> _What the task asks_
Could you give back exactly the lines below from the one with "wastebasket: present [380,355,422,401]" through the one with "plate: present [128,360,187,392]", without a single picture?

> _Source information_
----------------

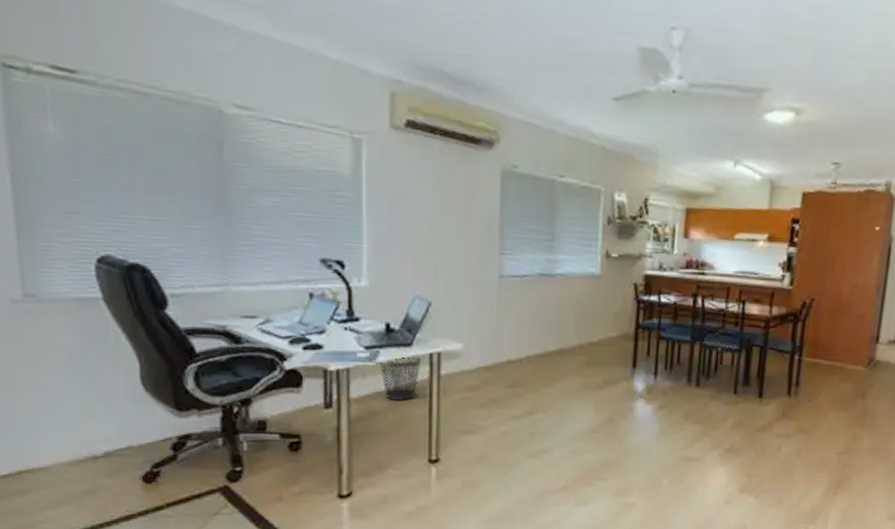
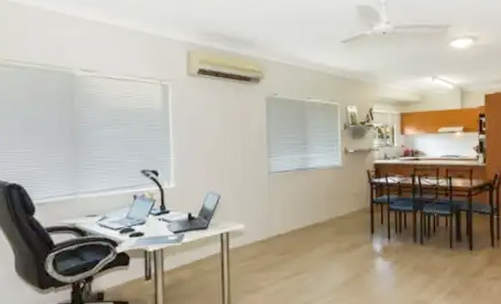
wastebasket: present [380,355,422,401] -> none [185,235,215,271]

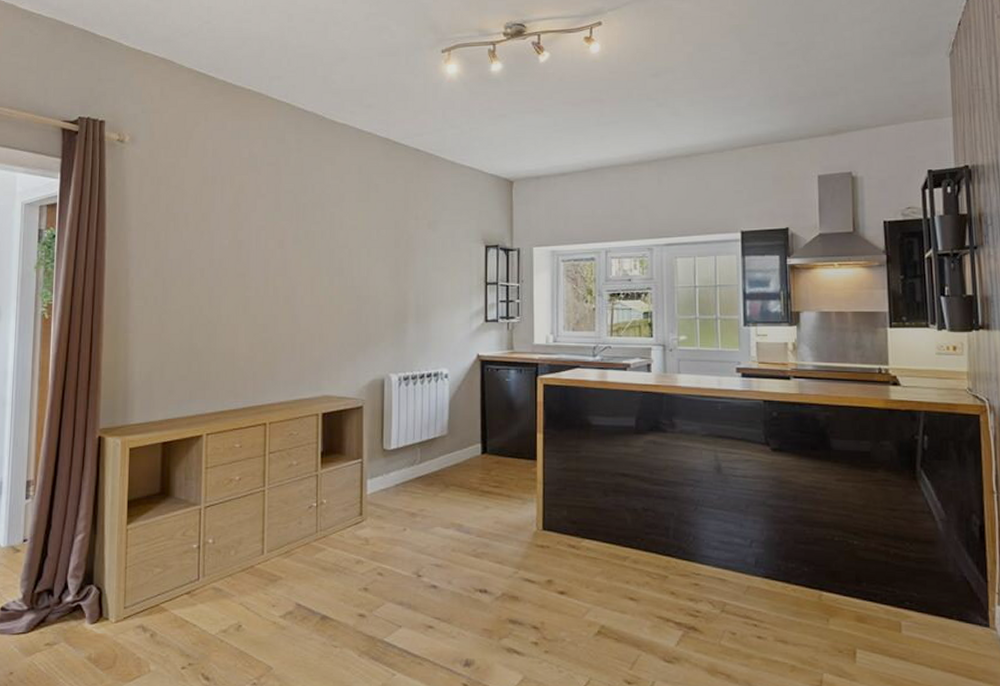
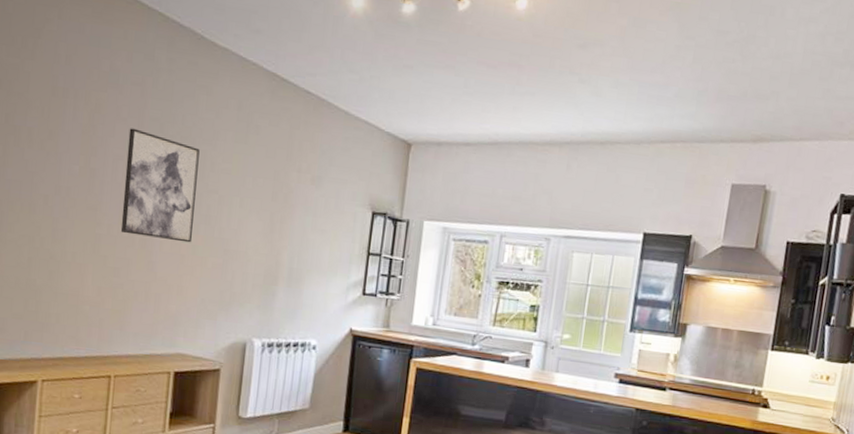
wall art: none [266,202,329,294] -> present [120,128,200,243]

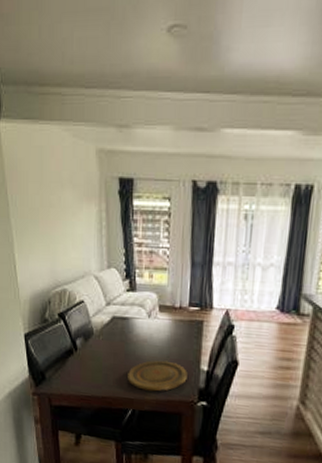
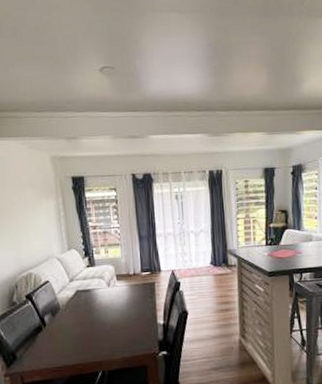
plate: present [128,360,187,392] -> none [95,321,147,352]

----------------

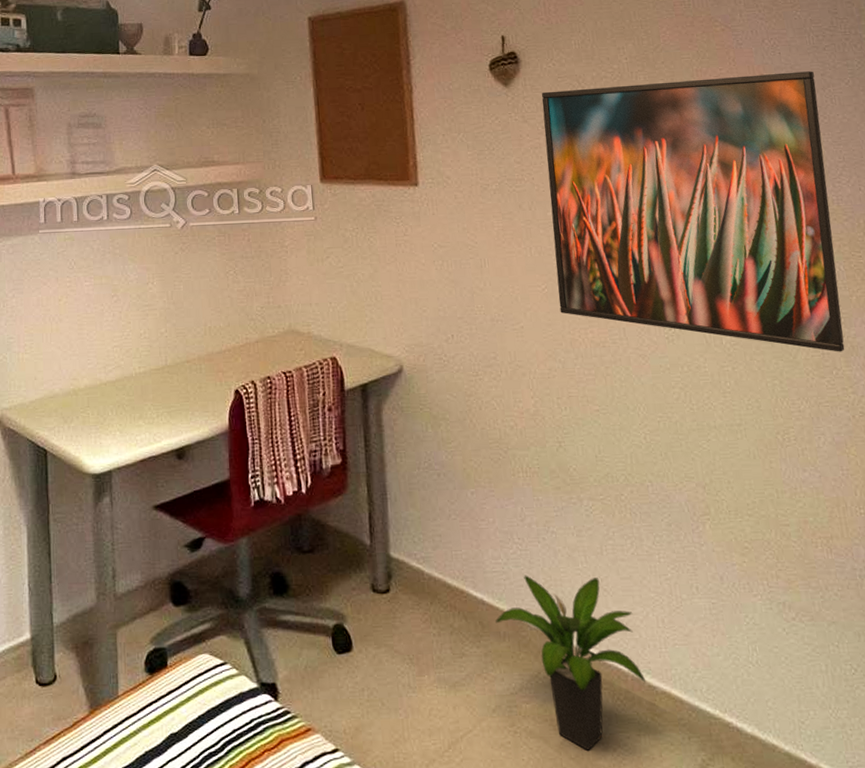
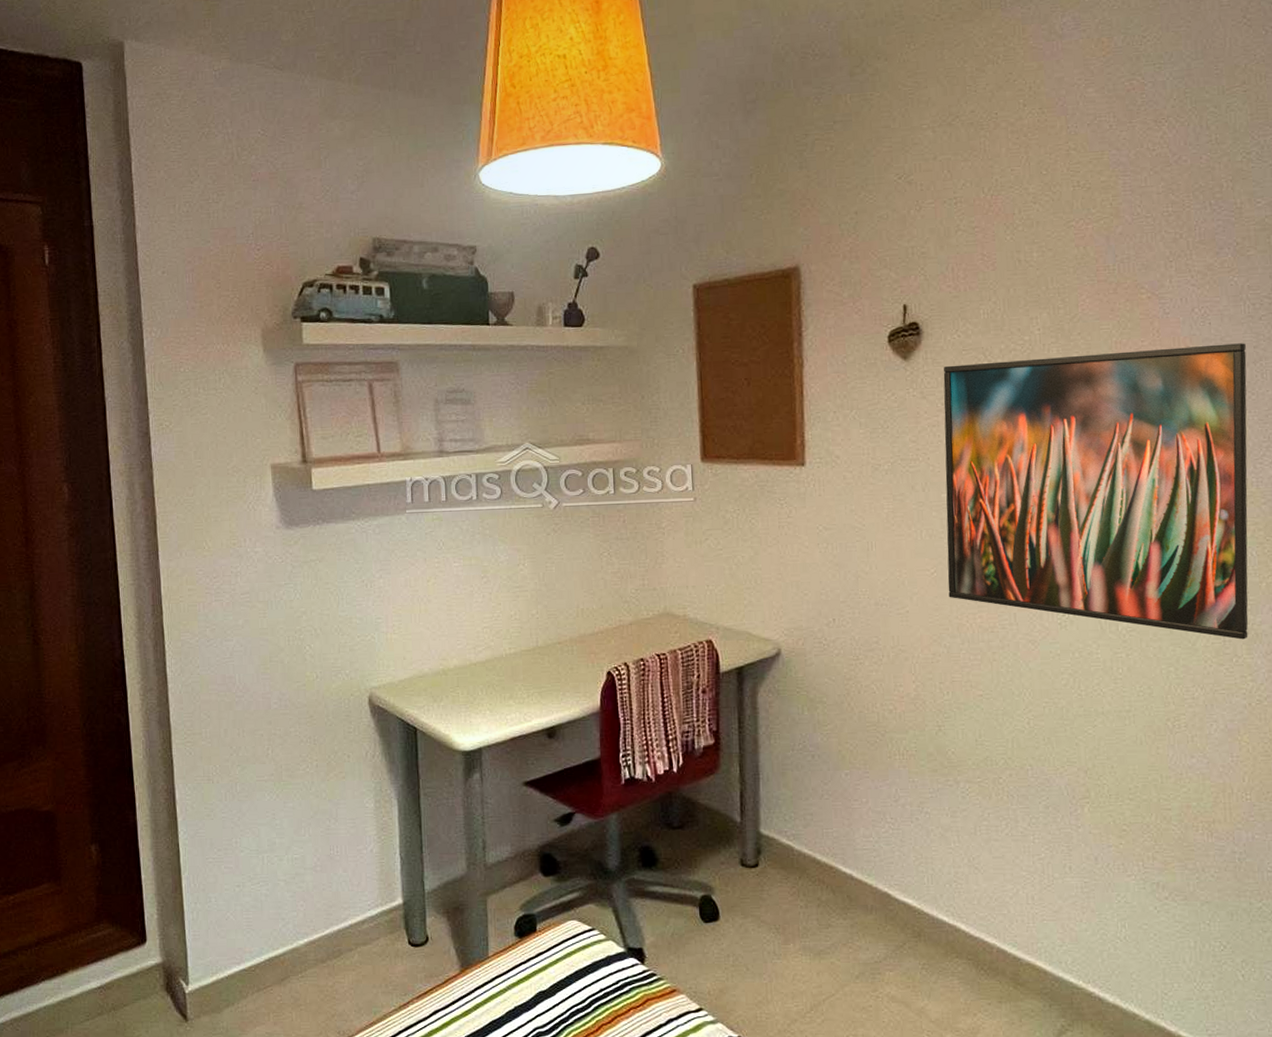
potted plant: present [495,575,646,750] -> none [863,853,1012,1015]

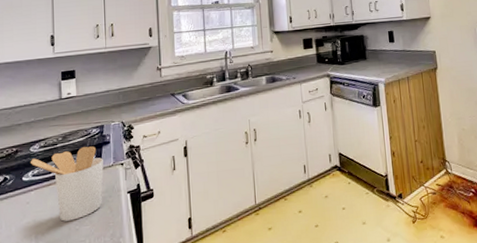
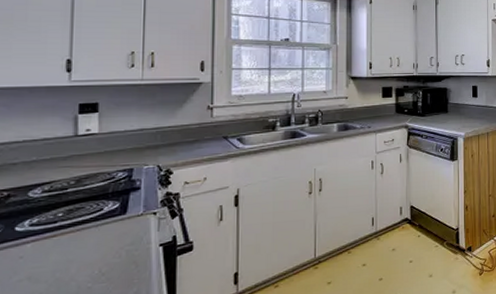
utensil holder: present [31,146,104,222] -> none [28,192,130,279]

----------------

> _Answer box_
wastebasket: present [380,355,422,401] -> none [185,235,215,271]

wall art: none [266,202,329,294] -> present [120,128,200,243]

plate: present [128,360,187,392] -> none [95,321,147,352]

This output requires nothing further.